More affected packages. Credit: Paul McCarty / Safety

The quick response from the open-source community and security firms was crucial in mitigating the damage. Malicious packages were swiftly identified and removed from the npm registry. However, we can't ignore the fact how even CrowdStrike - one of the most security-conscious organizations was caught in the blast radius. It shows how deeply interconnected and fragile the open-source ecosystem can be.

Salesloft-Drift

The Salesloft-Drift integration was caused by an attacker gaining access to Salesloft's GitHub account. From there, "content was downloaded from multiple repositories, a guest user was added, and workflows were established to maintain their access. In addition to this, the attacker performed reconnaissance on both the Salesloft and Drift environments. A pivot was later done where the attacker leveraged their position to access Drift's AWS environment. OAuth tokens for Drift customers' technology integrations were stolen. Lastly, data exfiltration occurred where the attacker in possession of the stolen OAuth tokens, accessed customer data through the active Drift integrations."

Lessons Learned

MacBook Pro near white open book
Photo by Nick Morrison / Unsplash

The lessons learned are several. There is an urgent need in building resilience against future third-party supply chain attacks. The npm package compromise and the Salesloft-Drift OAuth supply chain attacks have demonstrated how attackers exploit trusted third parties to infiltrate organizations. The attackers didn't hack thousands of individual websites. They went "upstream" by compromising a single, trusted source - the maintainer's account. This had a snowball effect which triggered a larger series of cascading failures compromising countless systems that rely on that single piece of code. Organizations must prioritize defending against supply chain attacks. Some security best practices are below.

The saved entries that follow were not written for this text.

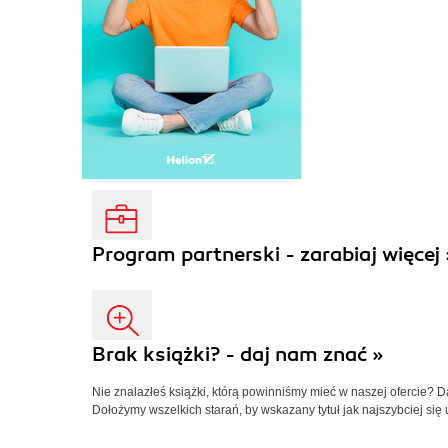
Program partnerski - zarabiaj więcej 
Brak książki? - daj nam znać »
Nie znalazłeś książki, którą powinniśmy mieć w naszej ofercie? 
Dołożymy wszelkich starań, by wskazany tytuł jak najszybciej się 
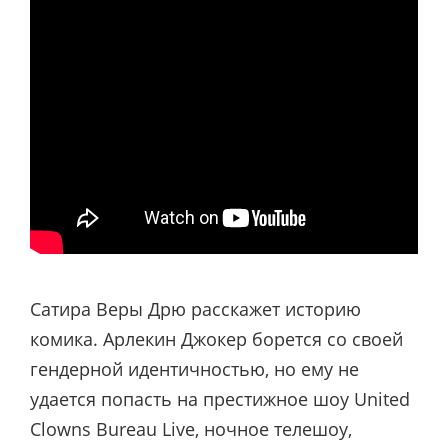
Сатира Веры Дрю расскажет историю
комика. Арлекин Джокер борется со своей
гендерной идентичностью, но ему не
удается попасть на престижное шоу United
Clowns Bureau Live, ночное телешоу,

  1. Establishing C SCRM (SP 800 161) with board level oversight.
  2. Adopting SSDF (SP 800 218) in your CI/CD pipeline.
  3. Generate/Ingest SBOMs (anchore/syft) for every build.
  4. Layer SCA (dependencies) + SAST (first party code) + Secrets Scanning.
  5. Enforce Zero Trust (MFA/FIDO2, least privilege, microsegmentation, IdP hardening).
  6. Monitor & Drill Incident Response with supplier breach runbooks.

By implementing the above security best practices, resilience will be strengthened ensuring not only mitigation but also the response time in handling these attacks.